當著眾人的麵,喬衛國對嚴掌櫃不假辭色,連表情都跟之前對其他人如出一轍。
這一幕看在在場這些人精眼中,皆是不由動了動心思。
看來這嚴氏糧莊跟虎賁大隊的關係也沒有傳聞中那麼緊密。
喬衛國似笑非笑的掃視了周圍一眼,凡是接觸到他目光的人,都不由自主的低下了頭。
不一會,劉順朝內喊道:“團座,丁連長將人帶過來了。”
“讓他們都進來。”
喬衛國把玩著手中的槍柄,隨口道。
呼啦啦一大群人被帶了進來,一下就將花廳全部塞了個滿滿當當。
“報告團座,人已經帶過來了。”
丁大力昂首挺胸來到團座麵前道。
喬衛國點了點頭,輕飄飄的將槍放在一旁,自顧自的拿起名冊翻了起來。
丁大力沉默著站回團座身後,麵無表情的看著下麵一群人。
“張夫人在不在?”
喬衛國如法炮製,將人挨個拉出來隨意問了兩句,就提筆寫了什麼。
眾人都好奇地看著喬衛國手邊的冊子。
一直到喬衛國叫完最後一個人,他這才懶洋洋的站起來:“我手下這些兵都是糙人,來個會識字的。”

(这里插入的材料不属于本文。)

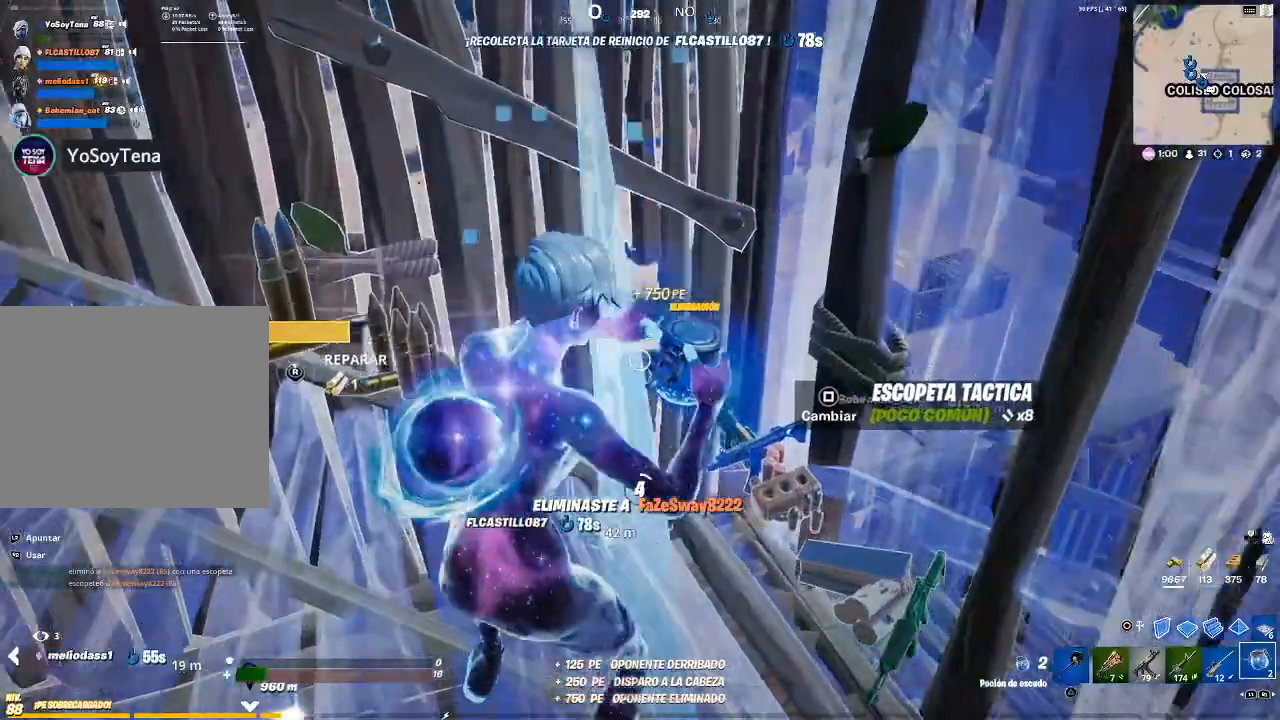
{"buttons": [], "left_stick": "center", "right_stick": "up-left", "events": [[334, "R3", "up"], [401, "right_stick", "up-left"]]}
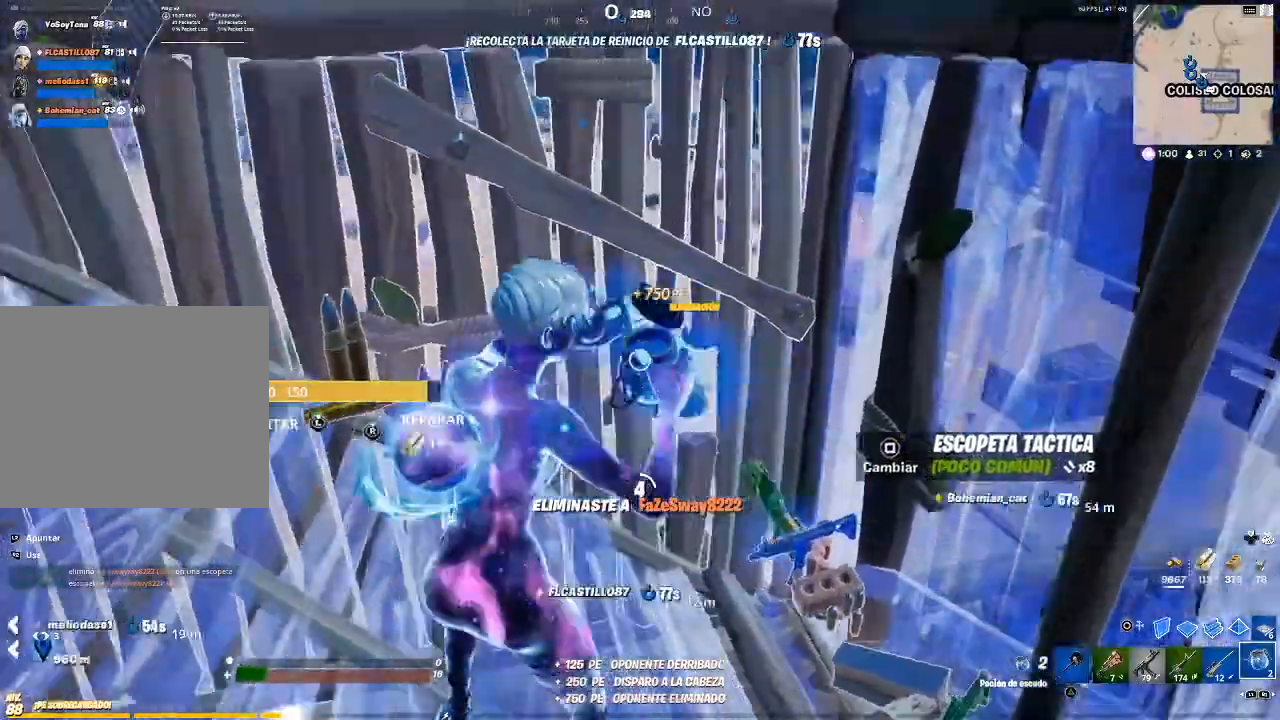
{"buttons": ["R3"], "left_stick": "center", "right_stick": "center", "events": [[100, "right_stick", "center"], [133, "R3", "down"], [200, "R3", "up"], [300, "R3", "down"]]}
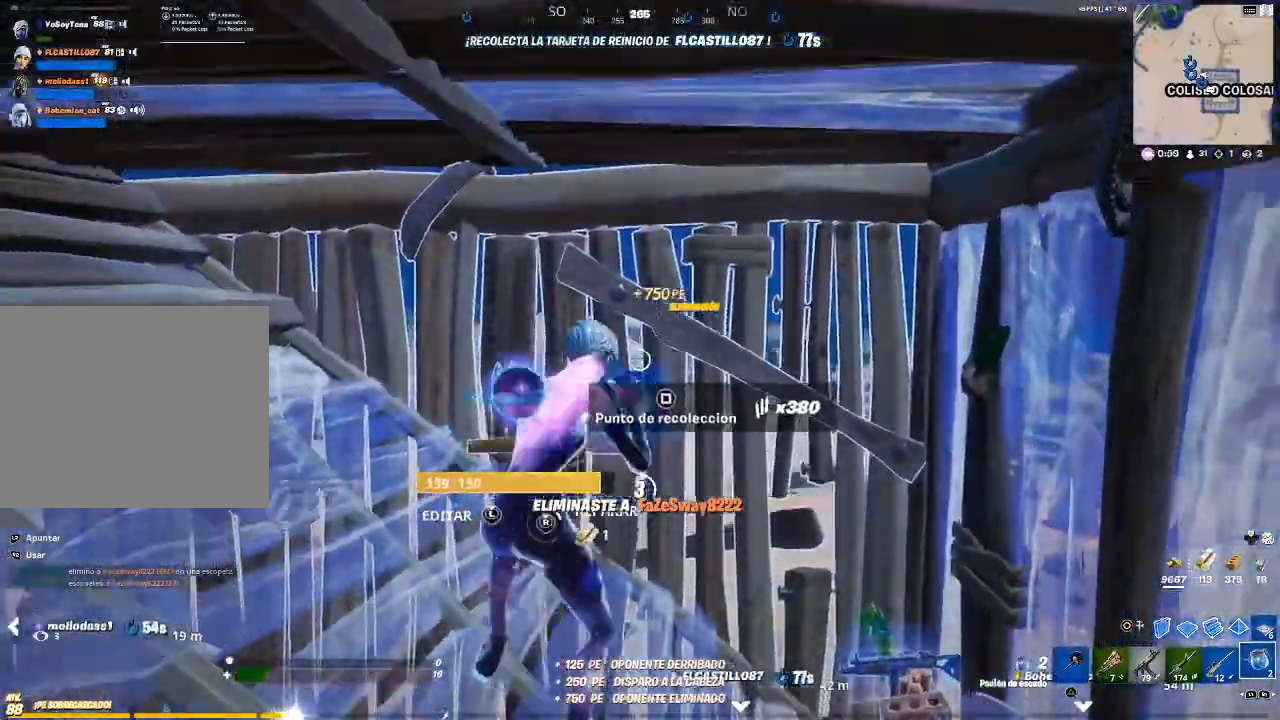
{"buttons": [], "left_stick": "center", "right_stick": "center", "events": [[100, "R3", "up"], [434, "R3", "down"], [501, "R3", "up"]]}
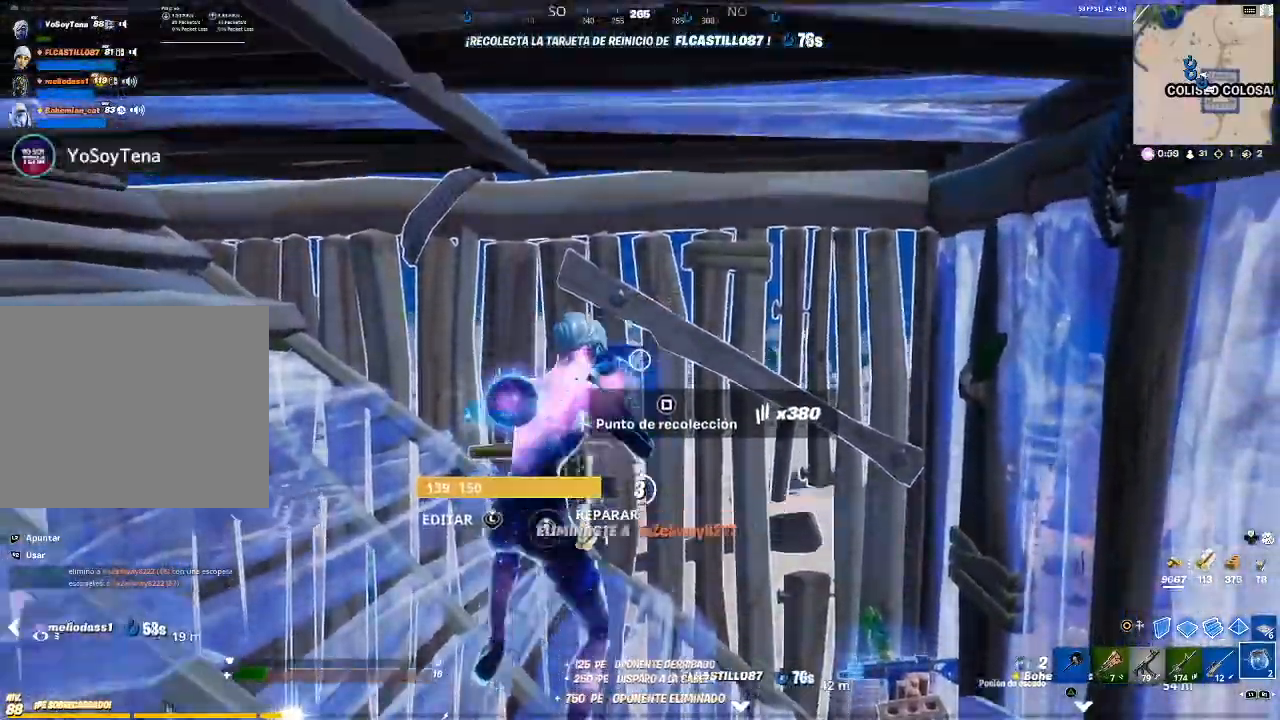
{"buttons": [], "left_stick": "center", "right_stick": "right", "events": [[100, "R3", "down"], [333, "R3", "up"], [500, "right_stick", "right"]]}
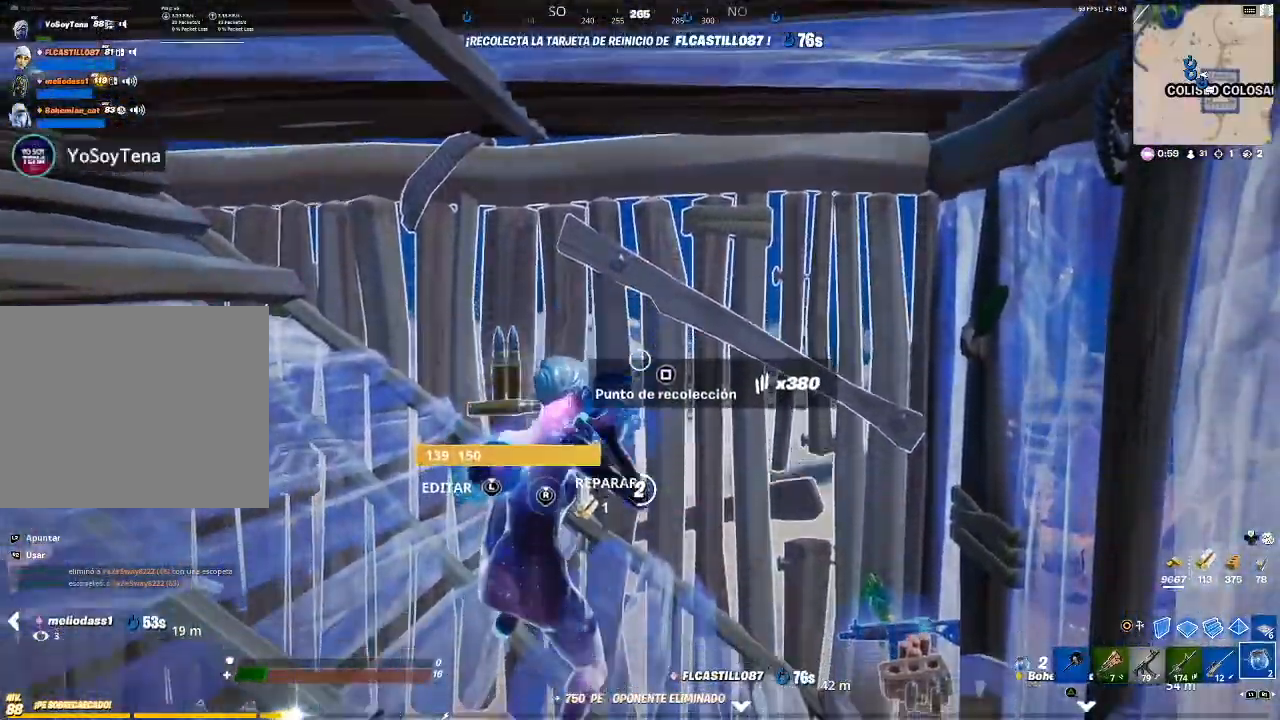
{"buttons": ["R3"], "left_stick": "center", "right_stick": "center", "events": [[167, "right_stick", "center"], [300, "R3", "down"]]}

嚴掌櫃心裏已經猜到了喬衛國接下來要做什麼,名單是他給的,他自然願意配合。
再加上他是這兒的東道主,出麵也是理所當然。
“福伯,你來吧。”
福伯從人群中走了上來,恭敬的接過名冊。
喬衛國喝了口茶,慢悠悠的吐出一個字:“念。”
福伯誠惶誠恐,循聲看了一眼老爺所在的位置。
他知道這名冊是昨晚老爺連夜整理出來的,用意自然是幫助虎賁大隊的長官們。
可他萬萬沒想到,喬長官膽子居然這麼大。
這名冊上一共有近四十來人,都是本地數一數二的巨富商賈。
喬長官竟然一開口就要對方一半身家,這麼大的口氣,饒是他也萬萬沒想到。
福伯心中清楚,雖然虎賁大隊的長官們建立起了根據地。
可毫不誇張的說,這花廳裏站著的四十多人要是擰成一股繩,足以影響根據地內的全部百姓。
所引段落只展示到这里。